_Work instruction_: Your task is to copy the stretch of lines in the records below that begins with the line containing "ceux qui dépassent cet âge." and ends with the line containing "ceux mis en", exactly as written, with nothing added.
BEGIN Source material
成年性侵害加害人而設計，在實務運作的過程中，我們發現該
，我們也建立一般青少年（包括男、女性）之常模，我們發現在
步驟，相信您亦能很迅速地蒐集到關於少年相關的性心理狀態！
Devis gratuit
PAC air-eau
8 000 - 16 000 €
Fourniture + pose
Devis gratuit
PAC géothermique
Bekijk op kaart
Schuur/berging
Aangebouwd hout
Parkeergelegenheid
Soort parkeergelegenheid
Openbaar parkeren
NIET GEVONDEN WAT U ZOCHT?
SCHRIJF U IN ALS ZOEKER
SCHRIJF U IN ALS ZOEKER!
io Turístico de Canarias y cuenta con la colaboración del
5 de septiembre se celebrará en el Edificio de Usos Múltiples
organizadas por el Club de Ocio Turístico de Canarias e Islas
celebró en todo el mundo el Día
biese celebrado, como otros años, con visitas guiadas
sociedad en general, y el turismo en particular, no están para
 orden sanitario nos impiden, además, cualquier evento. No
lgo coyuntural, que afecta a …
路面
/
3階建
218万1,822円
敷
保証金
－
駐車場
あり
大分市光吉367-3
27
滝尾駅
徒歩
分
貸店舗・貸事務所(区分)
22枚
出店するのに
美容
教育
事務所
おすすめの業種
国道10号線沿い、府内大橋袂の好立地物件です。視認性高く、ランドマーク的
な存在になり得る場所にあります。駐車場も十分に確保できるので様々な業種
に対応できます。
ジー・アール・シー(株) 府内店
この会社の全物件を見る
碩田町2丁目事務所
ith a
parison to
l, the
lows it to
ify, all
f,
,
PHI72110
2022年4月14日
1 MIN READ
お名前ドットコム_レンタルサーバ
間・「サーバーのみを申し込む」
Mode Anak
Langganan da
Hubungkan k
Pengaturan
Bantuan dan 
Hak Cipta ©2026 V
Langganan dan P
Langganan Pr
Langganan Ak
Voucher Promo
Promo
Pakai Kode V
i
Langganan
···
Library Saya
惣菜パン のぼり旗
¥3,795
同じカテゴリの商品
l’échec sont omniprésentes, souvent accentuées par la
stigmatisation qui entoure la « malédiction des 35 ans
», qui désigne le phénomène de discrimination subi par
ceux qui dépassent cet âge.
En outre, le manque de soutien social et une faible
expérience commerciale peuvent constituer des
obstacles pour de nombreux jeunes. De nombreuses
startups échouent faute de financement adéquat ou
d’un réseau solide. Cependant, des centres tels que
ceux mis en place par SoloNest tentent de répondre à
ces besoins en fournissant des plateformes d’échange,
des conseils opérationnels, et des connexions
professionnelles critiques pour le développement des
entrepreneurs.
END Source material
_Response below_:
ceux qui dépassent cet âge.
En outre, le manque de soutien social et une faible
expérience commerciale peuvent constituer des
obstacles pour de nombreux jeunes. De nombreuses
startups échouent faute de financement adéquat ou
d’un réseau solide. Cependant, des centres tels que
ceux mis en place par SoloNest tentent de répondre à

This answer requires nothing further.